Text shown:

Designing Loneliness out of the Workplace
Rachel Edwards (Senior Strategist in Workplace Futures, Lendlease)
Nigel Oseland (Environmental Psychologist, University College London)
Does a workplace bring people together? Or does it push people apart? Loneliness is a growing problem, and although advances in technology make it easier than ever before to be connected to others, in reality people are feeling increasingly isolated. The “Loneliness Lab” is a collective looking at the problem of loneliness in the workplace. Research has been conducted as art of the initiative, including a literature review, on-line survey and workshops. Dr Nigel Oseland will share the early results.
Supporting flourishing in cities with salient ‘what works’ research (and more parsnips)
Jamie Anderson (Urban Wellbeing Lead, Buro Happold)
How we create cities that better contribute to human flourishing is dependent on a good understanding of ‘what-works’. However, when considering the most recent definitions and standards, the science of urban flourishing is limited; inhibiting what may be credibly translated into evidence-informed practice. Within his talk, Jamie offers two ways in which the University of Manchester and Buro Happold are addressing key challenges associated with this complex but fascinating area. He will discuss the importance of new tools that go beyond happiness and life satisfaction, and the need to address the long-standing ‘candy-floss’ criticism - with stronger research (or ‘parsnips’). The talk will draw upon recent and forthcoming tool Open Access publications such as MOHAWk and NOURISH, and ‘natural experiment’ case studies such as Grow Green and Brent Cross Town (BXT).

Information supplied:
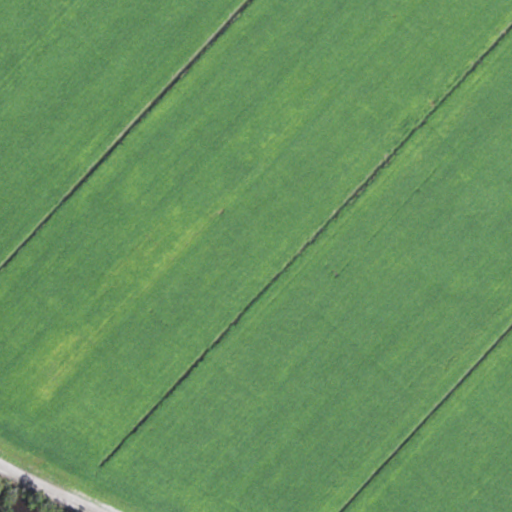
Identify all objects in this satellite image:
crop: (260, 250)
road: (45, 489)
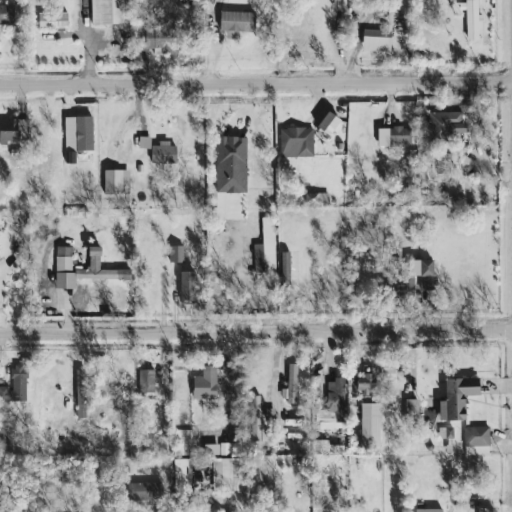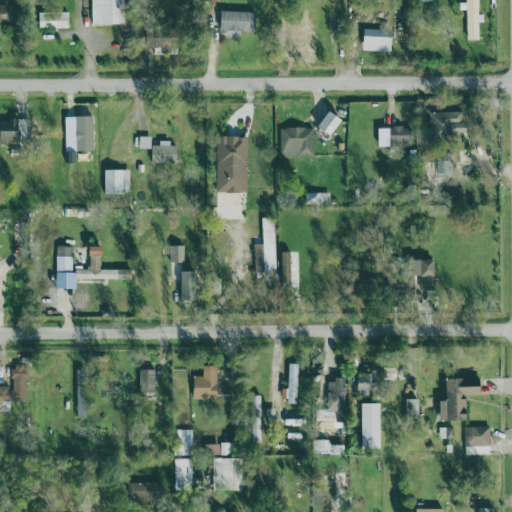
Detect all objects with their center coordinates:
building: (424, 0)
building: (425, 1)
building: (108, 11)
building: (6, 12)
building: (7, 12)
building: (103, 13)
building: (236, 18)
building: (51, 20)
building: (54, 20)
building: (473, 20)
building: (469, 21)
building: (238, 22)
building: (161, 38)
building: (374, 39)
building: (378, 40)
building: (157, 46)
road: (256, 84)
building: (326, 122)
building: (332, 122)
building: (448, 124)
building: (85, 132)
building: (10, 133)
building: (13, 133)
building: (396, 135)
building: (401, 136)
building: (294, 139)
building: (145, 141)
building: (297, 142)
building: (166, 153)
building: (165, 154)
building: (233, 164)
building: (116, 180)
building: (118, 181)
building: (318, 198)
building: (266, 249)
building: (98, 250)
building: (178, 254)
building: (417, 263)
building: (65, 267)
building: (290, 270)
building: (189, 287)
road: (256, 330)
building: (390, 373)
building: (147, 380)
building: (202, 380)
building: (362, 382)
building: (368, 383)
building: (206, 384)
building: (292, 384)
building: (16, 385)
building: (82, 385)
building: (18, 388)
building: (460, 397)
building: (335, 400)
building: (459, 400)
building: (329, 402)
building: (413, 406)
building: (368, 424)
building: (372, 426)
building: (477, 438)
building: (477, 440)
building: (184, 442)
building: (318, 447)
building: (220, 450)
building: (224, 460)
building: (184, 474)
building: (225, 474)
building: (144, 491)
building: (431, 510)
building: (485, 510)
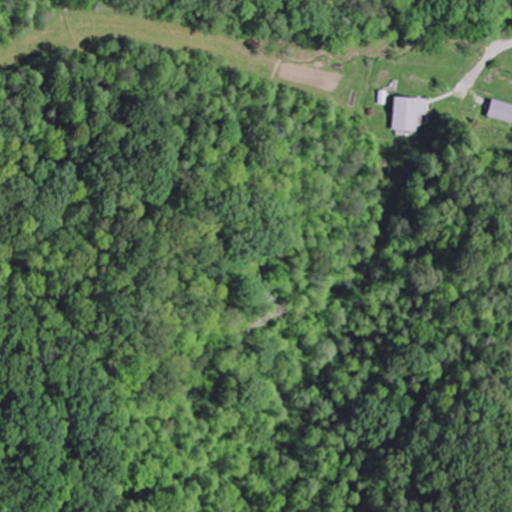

==

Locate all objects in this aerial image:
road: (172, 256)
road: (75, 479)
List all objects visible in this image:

==

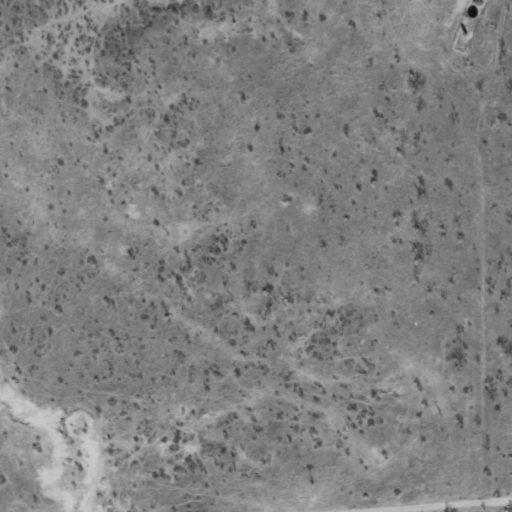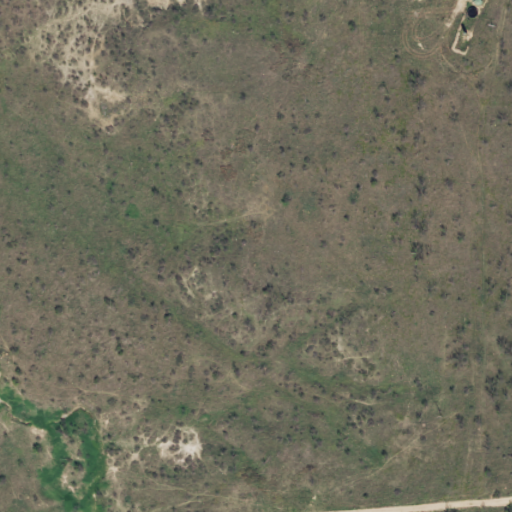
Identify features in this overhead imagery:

Given exercise:
Copy out the talk descriptions above in full, word for word, from the title on loneliness in the workplace through the last sentence about Brent Cross Town.

Solved problem:
Designing Loneliness out of the Workplace
Rachel Edwards (Senior Strategist in Workplace Futures, Lendlease)
Nigel Oseland (Environmental Psychologist, University College London)
Does a workplace bring people together? Or does it push people apart? Loneliness is a growing problem, and although advances in technology make it easier than ever before to be connected to others, in reality people are feeling increasingly isolated. The “Loneliness Lab” is a collective looking at the problem of loneliness in the workplace. Research has been conducted as art of the initiative, including a literature review, on-line survey and workshops. Dr Nigel Oseland will share the early results.
Supporting flourishing in cities with salient ‘what works’ research (and more parsnips)
Jamie Anderson (Urban Wellbeing Lead, Buro Happold)
How we create cities that better contribute to human flourishing is dependent on a good understanding of ‘what-works’. However, when considering the most recent definitions and standards, the science of urban flourishing is limited; inhibiting what may be credibly translated into evidence-informed practice. Within his talk, Jamie offers two ways in which the University of Manchester and Buro Happold are addressing key challenges associated with this complex but fascinating area. He will discuss the importance of new tools that go beyond happiness and life satisfaction, and the need to address the long-standing ‘candy-floss’ criticism - with stronger research (or ‘parsnips’). The talk will draw upon recent and forthcoming tool Open Access publications such as MOHAWk and NOURISH, and ‘natural experiment’ case studies such as Grow Green and Brent Cross Town (BXT).